Charging a capacitor in sereis and discharge in parallel?

[infamous_Q]

Ok. So putting capacitors in series decreases the capacitance of the circuit (and correct me if I'm wrong any where in this, and I'm likely to be). So this would mean it would take less time to charge, I'm assuming. What if you charged a set of, say 3, capacitors in series, then hooked them up in parallel to discharge (assuming that in parallel the capacitance is increased).
Thanks for any help guys.

 

[chroot]

If you wire up three capacitors in series, they do not store as much energy as they would in parallel.

- Warren

 

[mugsby]

but in series you can increase the voltage, so in theory you should have the same amount of power.

 

[infamous_Q]

so then...charging in series would take less time. And then discharging in parallel would provide the same amount of power as was put in, just over a longer period? ...theoretically..

 

[mugsby]

my best guess is that it would depend on the caps ESR.

 

[Cliff_J]

infamous - no free lunch here. Power implies the rate at which work is done (or energy is used, same thing) so you gain nothing with regards to power or energy. As already pointed out, if you store a charge in a capacitor at a lower voltage, the energy is much lower.

energy in joules = .5 * capacitance * voltage^2

Its like 3 water buckets and some hoses, you can only store so much water in the buckets and how high the buckets are off the floor determines the pressure on the hose (which you will also need to fill the buckets with the hose).

One application of the opposite to what you descrive, is when constructing something like a rail gun where the very high voltages are impractical to build. So many capacitors are charged in parallel, then connected in series to get the high voltage desired.

 

[infamous_Q]

yes. ok. i get the no free lunch part. But assuming you charged to full capacitance, wouldn't the energy inside the capacitor be the same? Regardless of whether it was in series or parallel?

 

[Cliff_J]

Yes, the energy is dictacted by the formula above - so regardless of how they are hooked up, if you charge the caps to the same level they will hold the same amount of energy.

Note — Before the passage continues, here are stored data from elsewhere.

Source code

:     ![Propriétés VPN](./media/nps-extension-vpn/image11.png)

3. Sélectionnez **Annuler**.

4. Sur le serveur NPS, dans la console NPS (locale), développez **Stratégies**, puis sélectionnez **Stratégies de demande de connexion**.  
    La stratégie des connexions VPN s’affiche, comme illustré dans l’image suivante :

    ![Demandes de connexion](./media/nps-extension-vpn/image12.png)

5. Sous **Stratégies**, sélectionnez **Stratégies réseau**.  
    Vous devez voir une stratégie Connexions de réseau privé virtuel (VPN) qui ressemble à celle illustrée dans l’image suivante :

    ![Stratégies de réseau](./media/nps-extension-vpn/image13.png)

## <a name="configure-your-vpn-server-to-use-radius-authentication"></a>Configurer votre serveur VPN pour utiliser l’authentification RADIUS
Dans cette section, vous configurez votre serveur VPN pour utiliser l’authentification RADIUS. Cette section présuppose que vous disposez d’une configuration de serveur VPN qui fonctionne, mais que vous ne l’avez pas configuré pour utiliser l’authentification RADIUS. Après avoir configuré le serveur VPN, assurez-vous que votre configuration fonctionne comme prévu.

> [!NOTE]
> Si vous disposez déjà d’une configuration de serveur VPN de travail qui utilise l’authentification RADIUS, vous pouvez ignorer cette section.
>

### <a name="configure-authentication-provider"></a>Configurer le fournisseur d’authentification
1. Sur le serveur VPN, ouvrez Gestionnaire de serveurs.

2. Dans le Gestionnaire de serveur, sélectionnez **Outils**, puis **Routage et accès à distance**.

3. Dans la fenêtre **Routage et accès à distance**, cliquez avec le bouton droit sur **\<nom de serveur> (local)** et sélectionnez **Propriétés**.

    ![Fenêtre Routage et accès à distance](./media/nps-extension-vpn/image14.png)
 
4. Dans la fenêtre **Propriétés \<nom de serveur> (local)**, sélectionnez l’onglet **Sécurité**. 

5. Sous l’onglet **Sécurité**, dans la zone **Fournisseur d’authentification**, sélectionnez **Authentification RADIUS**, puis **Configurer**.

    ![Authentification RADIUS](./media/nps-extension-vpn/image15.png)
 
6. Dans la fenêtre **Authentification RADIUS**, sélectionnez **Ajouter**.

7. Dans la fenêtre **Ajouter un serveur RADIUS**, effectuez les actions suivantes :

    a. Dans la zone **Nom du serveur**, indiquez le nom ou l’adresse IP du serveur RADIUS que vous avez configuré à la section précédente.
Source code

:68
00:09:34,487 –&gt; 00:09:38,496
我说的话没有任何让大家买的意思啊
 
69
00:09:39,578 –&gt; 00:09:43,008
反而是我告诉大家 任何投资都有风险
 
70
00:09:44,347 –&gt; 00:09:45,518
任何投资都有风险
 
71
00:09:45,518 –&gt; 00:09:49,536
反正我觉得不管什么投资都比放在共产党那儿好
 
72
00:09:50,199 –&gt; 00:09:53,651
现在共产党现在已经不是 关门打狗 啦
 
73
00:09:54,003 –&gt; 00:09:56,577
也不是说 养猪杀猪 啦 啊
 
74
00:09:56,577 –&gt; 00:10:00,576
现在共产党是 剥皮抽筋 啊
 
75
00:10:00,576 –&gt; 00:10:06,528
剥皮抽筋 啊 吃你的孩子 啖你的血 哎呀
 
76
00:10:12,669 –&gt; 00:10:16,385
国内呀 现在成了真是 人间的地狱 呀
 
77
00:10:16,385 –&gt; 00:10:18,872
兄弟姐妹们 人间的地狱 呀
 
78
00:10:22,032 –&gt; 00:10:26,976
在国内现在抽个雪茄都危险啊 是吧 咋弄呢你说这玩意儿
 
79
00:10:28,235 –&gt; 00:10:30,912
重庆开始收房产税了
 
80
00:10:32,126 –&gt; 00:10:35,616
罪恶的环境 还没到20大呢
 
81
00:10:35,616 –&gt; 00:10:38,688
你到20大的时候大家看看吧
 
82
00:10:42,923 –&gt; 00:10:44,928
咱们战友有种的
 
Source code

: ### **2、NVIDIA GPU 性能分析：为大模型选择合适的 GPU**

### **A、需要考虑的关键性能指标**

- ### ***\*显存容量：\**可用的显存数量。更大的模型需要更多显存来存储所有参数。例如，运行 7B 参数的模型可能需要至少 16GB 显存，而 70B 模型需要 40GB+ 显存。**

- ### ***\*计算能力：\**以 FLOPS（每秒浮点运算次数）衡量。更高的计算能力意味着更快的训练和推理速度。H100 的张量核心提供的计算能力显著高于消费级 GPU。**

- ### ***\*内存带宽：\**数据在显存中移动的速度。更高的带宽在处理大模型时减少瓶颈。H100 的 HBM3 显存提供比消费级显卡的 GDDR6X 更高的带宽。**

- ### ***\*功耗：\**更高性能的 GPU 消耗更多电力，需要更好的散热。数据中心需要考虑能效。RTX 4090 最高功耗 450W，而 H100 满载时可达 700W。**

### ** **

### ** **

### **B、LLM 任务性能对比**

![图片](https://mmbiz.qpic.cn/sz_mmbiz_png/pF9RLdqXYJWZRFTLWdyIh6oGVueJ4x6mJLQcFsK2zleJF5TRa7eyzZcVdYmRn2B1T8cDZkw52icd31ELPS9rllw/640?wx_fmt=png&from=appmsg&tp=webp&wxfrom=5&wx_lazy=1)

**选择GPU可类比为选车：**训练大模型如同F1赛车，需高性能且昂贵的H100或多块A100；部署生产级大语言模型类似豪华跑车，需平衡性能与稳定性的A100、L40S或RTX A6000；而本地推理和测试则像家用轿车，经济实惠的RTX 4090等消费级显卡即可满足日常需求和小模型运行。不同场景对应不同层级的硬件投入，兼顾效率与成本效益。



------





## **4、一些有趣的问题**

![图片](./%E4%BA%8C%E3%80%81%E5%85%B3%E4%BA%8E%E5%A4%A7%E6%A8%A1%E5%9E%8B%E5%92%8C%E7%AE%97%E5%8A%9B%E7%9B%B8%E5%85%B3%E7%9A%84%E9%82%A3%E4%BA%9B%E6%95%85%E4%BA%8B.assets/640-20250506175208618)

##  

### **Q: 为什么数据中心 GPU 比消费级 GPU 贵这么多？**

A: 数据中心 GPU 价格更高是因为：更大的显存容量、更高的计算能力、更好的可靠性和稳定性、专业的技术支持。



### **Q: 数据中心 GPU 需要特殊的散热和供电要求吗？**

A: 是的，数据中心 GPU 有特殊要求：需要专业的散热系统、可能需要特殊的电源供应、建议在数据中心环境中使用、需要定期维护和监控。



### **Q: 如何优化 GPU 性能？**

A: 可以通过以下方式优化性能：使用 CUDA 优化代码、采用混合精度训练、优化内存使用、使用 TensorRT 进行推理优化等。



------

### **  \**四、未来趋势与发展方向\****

Even the physical size indirectly effects the amount of energy. Because the plates can only be manufactured so thin and the dielectric so thin before it reaches its breakdown voltage that the typical electroylic cap size is going to be roughly the same for the energy stored. Yes a high voltage allows a much higher energy storage, but the dieletric would need to be thicker do either less material will fit in the same size or it gets bigger. Newer technologies like carbon caps are changing this and so on, but if compared within similar families its surprising how true it is.

 

[vanesch]

yes. ok. i get the no free lunch part. But assuming you charged to full capacitance, wouldn't the energy inside the capacitor be the same? Regardless of whether it was in series or parallel?

Of course. Imagine each capacitor has capacity C, and you charge each of them to a voltage V. That means, each of them has taken up a charge Q = C x V.

Now, to do that in series, you need to apply a voltage of 3 x V and deliver a charge Q. If you do it in parallel, you will have a voltage of 1 x V, but a charge of 3 x Q.

cheers,
Patrick.

 

[infamous_Q]

so in series you can charge at a higher voltage, and then discharge at a higher current? (although this would mean that the capacitor would discharge much faster than it charged). And if charged in parallel it can be at a high current, and discharged at a high voltage (over a longer period of time). correct?

 

[chroot]

You don't seem to understand anything we're saying, infamous_Q.

If you wire three capacitors up in series, the total capacitance is 1/3 of the individual capacitors.

If you wire up three capacitors in parallel, the total capacitance is 3 times that of the individual capacitors.

That's all there is to it. There's no reason to think about "charging times" or "higher currents." The entire behavior of a capacitor is modeled by a single equation:

$I = C\frac{{dV}}<br /> {{dt}}$

When you wire your capacitors in different configurations, all that's changing in this formula is C.

- Warren